WRITTEN TASK -> The data beneath this task is to be duplicated exactly, in its entirety.

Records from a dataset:
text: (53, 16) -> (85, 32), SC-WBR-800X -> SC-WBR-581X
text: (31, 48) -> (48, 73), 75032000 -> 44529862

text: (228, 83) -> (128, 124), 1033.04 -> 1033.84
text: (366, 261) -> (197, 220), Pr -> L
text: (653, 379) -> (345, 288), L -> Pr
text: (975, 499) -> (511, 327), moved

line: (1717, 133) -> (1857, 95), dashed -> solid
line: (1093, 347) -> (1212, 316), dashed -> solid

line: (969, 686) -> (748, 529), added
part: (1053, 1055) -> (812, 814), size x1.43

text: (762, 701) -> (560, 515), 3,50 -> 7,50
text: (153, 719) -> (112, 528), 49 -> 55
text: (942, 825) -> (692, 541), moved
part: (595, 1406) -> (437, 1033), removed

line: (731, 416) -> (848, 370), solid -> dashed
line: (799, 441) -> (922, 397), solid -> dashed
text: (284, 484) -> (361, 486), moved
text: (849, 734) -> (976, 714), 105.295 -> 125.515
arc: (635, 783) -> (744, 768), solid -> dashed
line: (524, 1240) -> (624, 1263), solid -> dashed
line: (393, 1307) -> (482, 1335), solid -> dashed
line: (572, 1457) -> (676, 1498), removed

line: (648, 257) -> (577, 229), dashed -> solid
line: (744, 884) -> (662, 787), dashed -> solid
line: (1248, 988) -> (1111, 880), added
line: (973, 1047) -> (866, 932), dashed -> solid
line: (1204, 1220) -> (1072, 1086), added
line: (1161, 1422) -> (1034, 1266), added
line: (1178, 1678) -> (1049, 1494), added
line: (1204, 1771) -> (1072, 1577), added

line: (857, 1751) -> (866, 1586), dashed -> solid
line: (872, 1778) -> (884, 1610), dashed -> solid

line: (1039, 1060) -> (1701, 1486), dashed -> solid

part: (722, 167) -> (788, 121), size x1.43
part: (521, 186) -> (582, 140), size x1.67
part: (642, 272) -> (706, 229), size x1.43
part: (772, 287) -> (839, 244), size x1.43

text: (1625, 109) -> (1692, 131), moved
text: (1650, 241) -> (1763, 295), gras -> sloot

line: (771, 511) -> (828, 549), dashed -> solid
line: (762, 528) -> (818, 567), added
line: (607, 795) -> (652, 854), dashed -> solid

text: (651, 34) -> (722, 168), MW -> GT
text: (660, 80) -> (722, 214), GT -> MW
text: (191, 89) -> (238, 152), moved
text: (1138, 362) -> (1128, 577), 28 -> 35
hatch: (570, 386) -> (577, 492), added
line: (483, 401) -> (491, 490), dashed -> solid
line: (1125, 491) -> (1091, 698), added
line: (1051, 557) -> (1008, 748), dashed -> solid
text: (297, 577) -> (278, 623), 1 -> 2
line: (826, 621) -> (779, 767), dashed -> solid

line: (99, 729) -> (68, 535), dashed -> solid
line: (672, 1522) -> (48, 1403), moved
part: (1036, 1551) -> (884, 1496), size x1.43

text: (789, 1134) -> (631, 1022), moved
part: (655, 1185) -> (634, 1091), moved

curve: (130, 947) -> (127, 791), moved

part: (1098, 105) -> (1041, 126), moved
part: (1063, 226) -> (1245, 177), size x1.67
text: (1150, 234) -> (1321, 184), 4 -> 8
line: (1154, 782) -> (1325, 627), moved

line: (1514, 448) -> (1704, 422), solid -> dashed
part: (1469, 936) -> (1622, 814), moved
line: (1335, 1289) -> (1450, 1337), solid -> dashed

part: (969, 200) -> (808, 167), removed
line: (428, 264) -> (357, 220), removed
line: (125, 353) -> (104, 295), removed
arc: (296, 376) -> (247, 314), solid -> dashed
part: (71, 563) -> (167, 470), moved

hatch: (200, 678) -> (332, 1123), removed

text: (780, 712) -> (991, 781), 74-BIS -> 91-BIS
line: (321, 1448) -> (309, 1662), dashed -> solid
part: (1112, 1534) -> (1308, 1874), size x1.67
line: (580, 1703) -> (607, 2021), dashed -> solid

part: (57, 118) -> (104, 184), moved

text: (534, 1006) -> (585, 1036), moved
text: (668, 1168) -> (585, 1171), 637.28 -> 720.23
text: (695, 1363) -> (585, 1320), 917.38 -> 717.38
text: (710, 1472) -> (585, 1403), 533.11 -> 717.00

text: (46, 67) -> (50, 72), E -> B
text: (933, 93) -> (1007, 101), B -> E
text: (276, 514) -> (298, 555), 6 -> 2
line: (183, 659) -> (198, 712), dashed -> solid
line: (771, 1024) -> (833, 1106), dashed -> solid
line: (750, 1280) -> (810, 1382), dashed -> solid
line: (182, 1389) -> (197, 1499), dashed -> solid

ANSWER SPACE ->
text: (53, 16) -> (85, 32), SC-WBR-800X -> SC-WBR-581X
text: (31, 48) -> (48, 73), 75032000 -> 44529862

text: (228, 83) -> (128, 124), 1033.04 -> 1033.84
text: (366, 261) -> (197, 220), Pr -> L
text: (653, 379) -> (345, 288), L -> Pr
text: (975, 499) -> (511, 327), moved

line: (1717, 133) -> (1857, 95), dashed -> solid
line: (1093, 347) -> (1212, 316), dashed -> solid

line: (969, 686) -> (748, 529), added
part: (1053, 1055) -> (812, 814), size x1.43

text: (762, 701) -> (560, 515), 3,50 -> 7,50
text: (153, 719) -> (112, 528), 49 -> 55
text: (942, 825) -> (692, 541), moved
part: (595, 1406) -> (437, 1033), removed

line: (731, 416) -> (848, 370), solid -> dashed
line: (799, 441) -> (922, 397), solid -> dashed
text: (284, 484) -> (361, 486), moved
text: (849, 734) -> (976, 714), 105.295 -> 125.515
arc: (635, 783) -> (744, 768), solid -> dashed
line: (524, 1240) -> (624, 1263), solid -> dashed
line: (393, 1307) -> (482, 1335), solid -> dashed
line: (572, 1457) -> (676, 1498), removed

line: (648, 257) -> (577, 229), dashed -> solid
line: (744, 884) -> (662, 787), dashed -> solid
line: (1248, 988) -> (1111, 880), added
line: (973, 1047) -> (866, 932), dashed -> solid
line: (1204, 1220) -> (1072, 1086), added
line: (1161, 1422) -> (1034, 1266), added
line: (1178, 1678) -> (1049, 1494), added
line: (1204, 1771) -> (1072, 1577), added

line: (857, 1751) -> (866, 1586), dashed -> solid
line: (872, 1778) -> (884, 1610), dashed -> solid

line: (1039, 1060) -> (1701, 1486), dashed -> solid

part: (722, 167) -> (788, 121), size x1.43
part: (521, 186) -> (582, 140), size x1.67
part: (642, 272) -> (706, 229), size x1.43
part: (772, 287) -> (839, 244), size x1.43

text: (1625, 109) -> (1692, 131), moved
text: (1650, 241) -> (1763, 295), gras -> sloot

line: (771, 511) -> (828, 549), dashed -> solid
line: (762, 528) -> (818, 567), added
line: (607, 795) -> (652, 854), dashed -> solid

text: (651, 34) -> (722, 168), MW -> GT
text: (660, 80) -> (722, 214), GT -> MW
text: (191, 89) -> (238, 152), moved
text: (1138, 362) -> (1128, 577), 28 -> 35
hatch: (570, 386) -> (577, 492), added
line: (483, 401) -> (491, 490), dashed -> solid
line: (1125, 491) -> (1091, 698), added
line: (1051, 557) -> (1008, 748), dashed -> solid
text: (297, 577) -> (278, 623), 1 -> 2
line: (826, 621) -> (779, 767), dashed -> solid

line: (99, 729) -> (68, 535), dashed -> solid
line: (672, 1522) -> (48, 1403), moved
part: (1036, 1551) -> (884, 1496), size x1.43

text: (789, 1134) -> (631, 1022), moved
part: (655, 1185) -> (634, 1091), moved

curve: (130, 947) -> (127, 791), moved

part: (1098, 105) -> (1041, 126), moved
part: (1063, 226) -> (1245, 177), size x1.67
text: (1150, 234) -> (1321, 184), 4 -> 8
line: (1154, 782) -> (1325, 627), moved

line: (1514, 448) -> (1704, 422), solid -> dashed
part: (1469, 936) -> (1622, 814), moved
line: (1335, 1289) -> (1450, 1337), solid -> dashed

part: (969, 200) -> (808, 167), removed
line: (428, 264) -> (357, 220), removed
line: (125, 353) -> (104, 295), removed
arc: (296, 376) -> (247, 314), solid -> dashed
part: (71, 563) -> (167, 470), moved

hatch: (200, 678) -> (332, 1123), removed

text: (780, 712) -> (991, 781), 74-BIS -> 91-BIS
line: (321, 1448) -> (309, 1662), dashed -> solid
part: (1112, 1534) -> (1308, 1874), size x1.67
line: (580, 1703) -> (607, 2021), dashed -> solid

part: (57, 118) -> (104, 184), moved

text: (534, 1006) -> (585, 1036), moved
text: (668, 1168) -> (585, 1171), 637.28 -> 720.23
text: (695, 1363) -> (585, 1320), 917.38 -> 717.38
text: (710, 1472) -> (585, 1403), 533.11 -> 717.00

text: (46, 67) -> (50, 72), E -> B
text: (933, 93) -> (1007, 101), B -> E
text: (276, 514) -> (298, 555), 6 -> 2
line: (183, 659) -> (198, 712), dashed -> solid
line: (771, 1024) -> (833, 1106), dashed -> solid
line: (750, 1280) -> (810, 1382), dashed -> solid
line: (182, 1389) -> (197, 1499), dashed -> solid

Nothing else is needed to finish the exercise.